> [WORK INSTRUCTION]: Would you reproduce exactly the lines below from the one holding "world famous in" through the one holding "festivals are a great way for your family to", inclusive, and no others?

BEGIN SUPPLIED INFORMATION

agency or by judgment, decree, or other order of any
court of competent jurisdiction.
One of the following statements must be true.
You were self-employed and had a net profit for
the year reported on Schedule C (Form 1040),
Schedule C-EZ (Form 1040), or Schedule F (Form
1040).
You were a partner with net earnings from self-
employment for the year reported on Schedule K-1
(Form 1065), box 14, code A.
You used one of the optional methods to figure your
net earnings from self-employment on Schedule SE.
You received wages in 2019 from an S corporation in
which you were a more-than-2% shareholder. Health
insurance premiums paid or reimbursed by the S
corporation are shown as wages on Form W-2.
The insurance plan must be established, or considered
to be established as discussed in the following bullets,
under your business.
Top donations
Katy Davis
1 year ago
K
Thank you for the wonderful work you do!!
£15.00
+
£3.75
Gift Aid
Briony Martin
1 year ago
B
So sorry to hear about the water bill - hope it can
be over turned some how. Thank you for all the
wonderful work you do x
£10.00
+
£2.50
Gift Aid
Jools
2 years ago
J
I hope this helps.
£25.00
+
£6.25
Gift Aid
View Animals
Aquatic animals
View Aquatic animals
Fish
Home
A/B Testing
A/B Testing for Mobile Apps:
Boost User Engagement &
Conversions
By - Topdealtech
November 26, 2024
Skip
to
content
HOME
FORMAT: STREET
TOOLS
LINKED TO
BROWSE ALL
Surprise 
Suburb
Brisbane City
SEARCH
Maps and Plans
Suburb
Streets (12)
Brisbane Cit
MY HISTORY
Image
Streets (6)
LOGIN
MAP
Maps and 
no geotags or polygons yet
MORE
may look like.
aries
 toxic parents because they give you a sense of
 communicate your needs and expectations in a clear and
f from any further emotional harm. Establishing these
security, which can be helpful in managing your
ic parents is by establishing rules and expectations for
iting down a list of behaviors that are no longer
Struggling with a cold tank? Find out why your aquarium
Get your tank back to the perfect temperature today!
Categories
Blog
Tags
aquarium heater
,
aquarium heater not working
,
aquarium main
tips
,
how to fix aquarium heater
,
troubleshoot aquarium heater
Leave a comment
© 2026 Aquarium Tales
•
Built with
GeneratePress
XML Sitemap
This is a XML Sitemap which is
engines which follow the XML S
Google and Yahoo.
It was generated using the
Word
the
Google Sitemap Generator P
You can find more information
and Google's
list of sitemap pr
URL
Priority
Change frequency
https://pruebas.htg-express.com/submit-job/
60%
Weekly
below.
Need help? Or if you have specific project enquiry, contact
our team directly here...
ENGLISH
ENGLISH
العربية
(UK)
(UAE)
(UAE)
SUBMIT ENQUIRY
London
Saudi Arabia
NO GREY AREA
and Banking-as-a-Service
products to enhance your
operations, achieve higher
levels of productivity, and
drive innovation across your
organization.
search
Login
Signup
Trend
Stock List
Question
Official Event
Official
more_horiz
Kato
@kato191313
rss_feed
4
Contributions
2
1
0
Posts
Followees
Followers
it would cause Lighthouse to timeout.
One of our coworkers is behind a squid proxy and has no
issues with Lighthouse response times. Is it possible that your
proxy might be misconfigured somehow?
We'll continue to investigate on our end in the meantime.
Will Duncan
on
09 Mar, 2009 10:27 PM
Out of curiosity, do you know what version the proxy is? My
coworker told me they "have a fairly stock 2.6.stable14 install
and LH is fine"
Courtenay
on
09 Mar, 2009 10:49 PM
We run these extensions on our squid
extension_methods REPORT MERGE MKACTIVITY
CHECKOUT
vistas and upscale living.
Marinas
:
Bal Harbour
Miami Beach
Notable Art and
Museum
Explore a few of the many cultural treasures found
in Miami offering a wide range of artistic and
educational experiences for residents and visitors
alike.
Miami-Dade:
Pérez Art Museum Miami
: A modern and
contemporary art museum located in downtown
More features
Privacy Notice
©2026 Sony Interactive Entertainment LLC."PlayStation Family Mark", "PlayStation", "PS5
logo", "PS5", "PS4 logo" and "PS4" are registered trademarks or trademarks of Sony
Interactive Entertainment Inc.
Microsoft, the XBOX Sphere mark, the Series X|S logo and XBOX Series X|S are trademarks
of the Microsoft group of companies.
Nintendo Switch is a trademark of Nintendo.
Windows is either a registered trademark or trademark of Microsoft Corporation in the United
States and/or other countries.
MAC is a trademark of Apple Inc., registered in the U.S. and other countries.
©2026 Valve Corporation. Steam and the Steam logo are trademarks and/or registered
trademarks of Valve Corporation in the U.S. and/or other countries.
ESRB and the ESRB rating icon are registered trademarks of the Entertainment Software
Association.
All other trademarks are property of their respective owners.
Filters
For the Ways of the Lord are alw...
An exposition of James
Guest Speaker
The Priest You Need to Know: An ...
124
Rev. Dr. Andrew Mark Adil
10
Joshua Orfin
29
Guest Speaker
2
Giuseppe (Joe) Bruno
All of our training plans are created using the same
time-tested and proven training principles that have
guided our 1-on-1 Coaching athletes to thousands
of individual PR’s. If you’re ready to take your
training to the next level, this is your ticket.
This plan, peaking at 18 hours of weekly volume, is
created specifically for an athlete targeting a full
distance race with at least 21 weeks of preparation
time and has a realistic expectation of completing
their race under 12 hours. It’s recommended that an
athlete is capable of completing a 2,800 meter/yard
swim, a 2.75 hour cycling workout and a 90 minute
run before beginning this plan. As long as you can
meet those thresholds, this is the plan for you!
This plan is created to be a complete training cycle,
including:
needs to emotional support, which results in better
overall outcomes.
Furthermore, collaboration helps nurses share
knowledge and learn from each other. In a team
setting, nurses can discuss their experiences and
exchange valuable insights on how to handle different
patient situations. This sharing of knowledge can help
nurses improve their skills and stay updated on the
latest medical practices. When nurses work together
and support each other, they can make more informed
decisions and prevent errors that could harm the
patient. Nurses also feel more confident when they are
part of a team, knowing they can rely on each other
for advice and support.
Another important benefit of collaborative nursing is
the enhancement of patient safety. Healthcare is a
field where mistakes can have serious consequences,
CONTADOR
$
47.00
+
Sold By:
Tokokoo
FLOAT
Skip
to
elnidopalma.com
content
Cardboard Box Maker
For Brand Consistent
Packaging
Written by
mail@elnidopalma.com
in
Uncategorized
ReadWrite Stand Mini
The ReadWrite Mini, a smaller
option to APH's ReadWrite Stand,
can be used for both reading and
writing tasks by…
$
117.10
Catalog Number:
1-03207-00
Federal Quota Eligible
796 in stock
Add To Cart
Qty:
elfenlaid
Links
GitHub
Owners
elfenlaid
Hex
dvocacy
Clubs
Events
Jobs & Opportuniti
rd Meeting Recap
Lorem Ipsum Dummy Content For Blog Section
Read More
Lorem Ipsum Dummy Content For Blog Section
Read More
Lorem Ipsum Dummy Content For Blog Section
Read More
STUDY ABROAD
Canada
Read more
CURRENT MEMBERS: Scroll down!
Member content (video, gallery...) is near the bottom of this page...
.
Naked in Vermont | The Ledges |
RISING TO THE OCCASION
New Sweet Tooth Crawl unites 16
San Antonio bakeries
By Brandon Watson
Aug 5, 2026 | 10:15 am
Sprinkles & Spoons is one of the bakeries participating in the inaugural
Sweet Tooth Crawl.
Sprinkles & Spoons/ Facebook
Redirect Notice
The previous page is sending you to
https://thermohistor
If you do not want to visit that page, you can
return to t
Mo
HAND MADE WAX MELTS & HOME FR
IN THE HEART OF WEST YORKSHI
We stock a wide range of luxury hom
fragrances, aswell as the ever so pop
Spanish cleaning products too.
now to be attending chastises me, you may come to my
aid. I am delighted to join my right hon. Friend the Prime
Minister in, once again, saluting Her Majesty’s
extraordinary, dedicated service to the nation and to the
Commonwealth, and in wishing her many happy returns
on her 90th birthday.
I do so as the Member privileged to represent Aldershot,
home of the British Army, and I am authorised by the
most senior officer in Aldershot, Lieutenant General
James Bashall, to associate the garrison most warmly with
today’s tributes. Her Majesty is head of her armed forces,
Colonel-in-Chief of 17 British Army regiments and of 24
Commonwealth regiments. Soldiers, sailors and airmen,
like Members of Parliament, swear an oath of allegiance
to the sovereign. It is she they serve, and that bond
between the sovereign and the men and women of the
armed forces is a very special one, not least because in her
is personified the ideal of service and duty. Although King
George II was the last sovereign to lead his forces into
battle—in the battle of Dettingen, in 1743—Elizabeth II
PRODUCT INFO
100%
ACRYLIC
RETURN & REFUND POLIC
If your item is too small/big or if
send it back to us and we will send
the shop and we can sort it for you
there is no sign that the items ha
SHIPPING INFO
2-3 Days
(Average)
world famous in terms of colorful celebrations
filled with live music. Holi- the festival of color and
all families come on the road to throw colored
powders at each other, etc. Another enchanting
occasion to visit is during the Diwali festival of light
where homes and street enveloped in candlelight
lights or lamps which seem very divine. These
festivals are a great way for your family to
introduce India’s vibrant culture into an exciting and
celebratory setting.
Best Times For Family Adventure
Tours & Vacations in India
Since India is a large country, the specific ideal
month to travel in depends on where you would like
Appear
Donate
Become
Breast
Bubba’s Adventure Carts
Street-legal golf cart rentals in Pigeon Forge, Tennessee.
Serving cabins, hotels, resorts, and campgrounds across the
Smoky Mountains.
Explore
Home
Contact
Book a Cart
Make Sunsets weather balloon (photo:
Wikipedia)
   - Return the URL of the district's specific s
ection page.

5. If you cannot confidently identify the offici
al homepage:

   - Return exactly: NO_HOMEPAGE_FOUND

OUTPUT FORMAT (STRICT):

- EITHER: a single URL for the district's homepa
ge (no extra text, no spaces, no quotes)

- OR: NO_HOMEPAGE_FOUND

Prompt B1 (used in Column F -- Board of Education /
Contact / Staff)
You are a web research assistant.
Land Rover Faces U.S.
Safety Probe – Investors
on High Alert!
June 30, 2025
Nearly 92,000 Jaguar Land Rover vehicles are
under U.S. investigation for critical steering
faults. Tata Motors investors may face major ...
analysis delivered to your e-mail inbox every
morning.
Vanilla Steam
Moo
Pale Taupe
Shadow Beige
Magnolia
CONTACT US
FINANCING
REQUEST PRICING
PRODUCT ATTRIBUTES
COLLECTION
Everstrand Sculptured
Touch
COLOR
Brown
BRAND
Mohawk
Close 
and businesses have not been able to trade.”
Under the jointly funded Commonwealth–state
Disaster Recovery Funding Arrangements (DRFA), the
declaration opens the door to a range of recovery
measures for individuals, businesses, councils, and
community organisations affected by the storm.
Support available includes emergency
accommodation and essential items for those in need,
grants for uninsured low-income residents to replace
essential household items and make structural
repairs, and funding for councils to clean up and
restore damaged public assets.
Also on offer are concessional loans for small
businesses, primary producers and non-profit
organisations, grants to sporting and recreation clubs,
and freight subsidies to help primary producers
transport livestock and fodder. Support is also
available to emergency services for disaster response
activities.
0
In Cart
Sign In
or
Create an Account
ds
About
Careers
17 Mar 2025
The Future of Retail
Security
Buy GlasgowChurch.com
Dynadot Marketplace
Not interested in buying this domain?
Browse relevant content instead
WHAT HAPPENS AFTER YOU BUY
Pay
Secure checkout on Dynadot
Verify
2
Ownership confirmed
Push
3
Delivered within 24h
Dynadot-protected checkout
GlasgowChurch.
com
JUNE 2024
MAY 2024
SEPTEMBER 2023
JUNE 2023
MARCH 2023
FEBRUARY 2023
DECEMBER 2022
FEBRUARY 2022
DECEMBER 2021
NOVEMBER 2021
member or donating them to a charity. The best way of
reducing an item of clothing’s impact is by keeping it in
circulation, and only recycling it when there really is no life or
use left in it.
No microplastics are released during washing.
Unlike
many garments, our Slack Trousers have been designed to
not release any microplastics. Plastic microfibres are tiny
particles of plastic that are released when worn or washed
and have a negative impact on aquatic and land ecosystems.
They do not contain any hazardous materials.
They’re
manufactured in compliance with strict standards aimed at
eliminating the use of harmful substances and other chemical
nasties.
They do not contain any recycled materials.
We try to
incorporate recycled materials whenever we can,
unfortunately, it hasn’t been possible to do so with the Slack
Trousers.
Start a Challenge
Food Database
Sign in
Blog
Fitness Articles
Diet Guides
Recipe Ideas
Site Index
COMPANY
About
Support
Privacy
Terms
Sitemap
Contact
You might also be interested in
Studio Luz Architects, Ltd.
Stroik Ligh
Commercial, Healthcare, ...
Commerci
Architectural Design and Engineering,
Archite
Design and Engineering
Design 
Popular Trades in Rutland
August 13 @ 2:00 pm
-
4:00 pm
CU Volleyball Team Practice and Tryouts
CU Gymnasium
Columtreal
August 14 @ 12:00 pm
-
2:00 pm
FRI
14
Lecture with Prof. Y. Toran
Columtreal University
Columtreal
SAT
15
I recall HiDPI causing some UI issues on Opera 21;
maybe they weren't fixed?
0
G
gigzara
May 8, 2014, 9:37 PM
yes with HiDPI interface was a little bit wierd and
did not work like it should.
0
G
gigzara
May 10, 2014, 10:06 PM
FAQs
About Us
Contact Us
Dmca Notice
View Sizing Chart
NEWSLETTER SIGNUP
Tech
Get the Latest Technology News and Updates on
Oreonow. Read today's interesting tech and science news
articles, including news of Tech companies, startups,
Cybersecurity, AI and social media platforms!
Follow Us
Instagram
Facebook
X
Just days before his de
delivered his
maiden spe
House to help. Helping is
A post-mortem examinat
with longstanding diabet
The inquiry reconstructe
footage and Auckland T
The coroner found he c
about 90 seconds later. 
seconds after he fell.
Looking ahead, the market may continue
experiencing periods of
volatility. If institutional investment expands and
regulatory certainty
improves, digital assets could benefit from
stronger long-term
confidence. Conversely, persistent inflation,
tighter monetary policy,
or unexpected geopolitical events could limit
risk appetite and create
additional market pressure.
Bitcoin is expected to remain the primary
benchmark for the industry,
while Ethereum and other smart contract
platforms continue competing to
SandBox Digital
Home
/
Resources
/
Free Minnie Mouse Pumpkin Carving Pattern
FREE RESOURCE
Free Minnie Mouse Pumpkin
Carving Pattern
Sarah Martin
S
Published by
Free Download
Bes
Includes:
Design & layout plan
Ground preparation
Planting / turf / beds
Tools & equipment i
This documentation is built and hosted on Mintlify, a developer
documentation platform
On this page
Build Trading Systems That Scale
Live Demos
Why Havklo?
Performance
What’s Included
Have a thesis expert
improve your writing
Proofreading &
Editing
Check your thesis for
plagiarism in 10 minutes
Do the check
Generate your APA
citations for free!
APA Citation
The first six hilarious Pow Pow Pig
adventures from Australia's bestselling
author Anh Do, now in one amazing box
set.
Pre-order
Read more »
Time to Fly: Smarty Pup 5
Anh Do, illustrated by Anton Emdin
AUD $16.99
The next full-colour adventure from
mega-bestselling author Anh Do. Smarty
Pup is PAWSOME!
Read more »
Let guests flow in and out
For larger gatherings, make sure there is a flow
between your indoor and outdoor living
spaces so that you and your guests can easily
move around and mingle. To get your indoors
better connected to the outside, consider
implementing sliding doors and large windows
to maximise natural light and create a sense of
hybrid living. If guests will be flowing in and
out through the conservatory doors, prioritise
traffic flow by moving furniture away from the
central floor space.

END SUPPLIED INFORMATION

> [SOLUTION FOR THIS PROBLEM]:
world famous in terms of colorful celebrations
filled with live music. Holi- the festival of color and
all families come on the road to throw colored
powders at each other, etc. Another enchanting
occasion to visit is during the Diwali festival of light
where homes and street enveloped in candlelight
lights or lamps which seem very divine. These
festivals are a great way for your family to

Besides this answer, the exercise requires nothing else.